Remembering Dr. Martin Luther King, Jr.

Zeitgeist: The Spirit of the Time

Zeitgeist: The Spirit of the Time
Dr. Martin Luther King, Jr., in Alabama, during the people to people speaking tour 1966

“Zeitgeist,” a word that means “the spirit or time of an age,” is made of up two German words: Zeit, which means “time,” and Geist, which refers to “ghost” or “spirit.” The Oxford English Dictionary defines the word to mean “the spirit or genius which marks the thought or feeling of a period or age.” We often do not know when a zeitgeist moment is occurring until the period of time has ended; it is a perfect moment in time when the right people and the right movements, change the social and political landscape — often resulting in a change in policy, social, moral and cultural norms.

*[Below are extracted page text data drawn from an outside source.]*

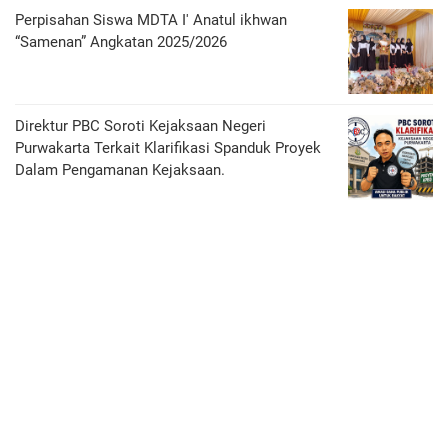
Perpisahan Siswa MDTA I' Anatul ikhwan
“Samenan” Angkatan 2025/2026
Direktur PBC Soroti Kejaksaan Negeri
Purwakarta Terkait Klarifikasi Spanduk Proyek
Dalam Pengamanan Kejaksaan.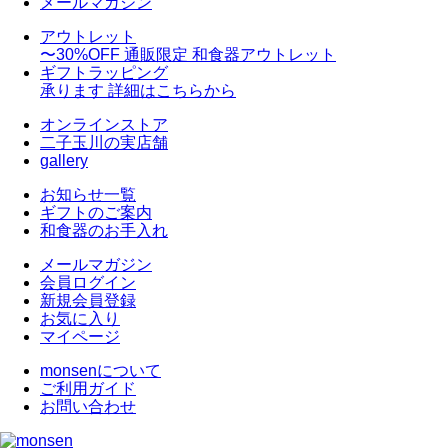
メールマガジン
アウトレット
〜30%OFF
通販限定 和食器アウトレット
ギフトラッピング
承ります
詳細はこちらから
オンラインストア
二子玉川の実店舗
gallery
お知らせ一覧
ギフトのご案内
和食器のお手入れ
メールマガジン
会員ログイン
新規会員登録
お気に入り
マイページ
monsenについて
ご利用ガイド
お問い合わせ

To further understand the transcendence of zeitgeist, we return to the Rev. Dr. Martin Luther King, Jr.’s August 1957 sermon, “Conquering Self-Centeredness,” at Dexter Avenue Baptist Church. King, preaching extensively on what was called the “Problems of Personality Integration,” mentioned the term in his effort to separate himself from the glory of the moment and the temptation to think that where God has called us to, in any given time, is because of our own doing. King tells a personal story about his growing popularity around the nation, making it both impossible to go anywhere undetected and the growing temptation to think of oneself greater than he or she should.

“One of the problems that I have to face and even fight every day is this problem of self-centeredness, this tendency that can so easily come to my life now that I’m something special, that I’m something important.” King goes on to say, “And one of the prayers that I pray to God every day is: ‘O God, help me to see myself in my true perspective. Help me, O God, to see that I’m just a symbol of a movement. Help me to see that I’m the victim of what the Germans call a Zeitgeist and that something was getting ready to happen in history; history was ready for it. And that a boycott would have taken place in Montgomery, Alabama, if I had never come to Alabama. Help me to realize that I’m where I am because of the forces of history and because of the fifty thousand Negroes of Alabama who will never get their names in the papers and in the headline. O God, help me to see that where I stand today, I stand because others helped me to stand there and because the forces of history projected me there. And this moment would have come in history even if M. L. King had never been born.’”

King understood that the impact of his life was not because of his own doing, but because he was living in the spirit of a time where the call for justice was ripe and a part of the spirit of the time. King understood that whether it was him or someone else, the boycott in Montgomery would have happened – one way or the other – because the spirit of the time would have deemed it so.

Our understanding of King’s life and legacy and zeitgeist is essential to understanding how we give attention to the work we do for justice today. Our ability to lean into the liberative work of Jesus today is the result of the zeitgeist moments of yesterday. And our attention to these present moments will leave a legacy that, in hindsight, will be the social and cultural movements that impact years to come.

For consideration:

What would you call the "spirit of the age" for our world today? For example, consider the social and political movements around race, gender and class.

Where do you see yourself situated in this zeitgeist moment of today? Are you in the center, actively changing the world around you? Are you on the margins, taking a passive role? Or are you somewhere in the middle?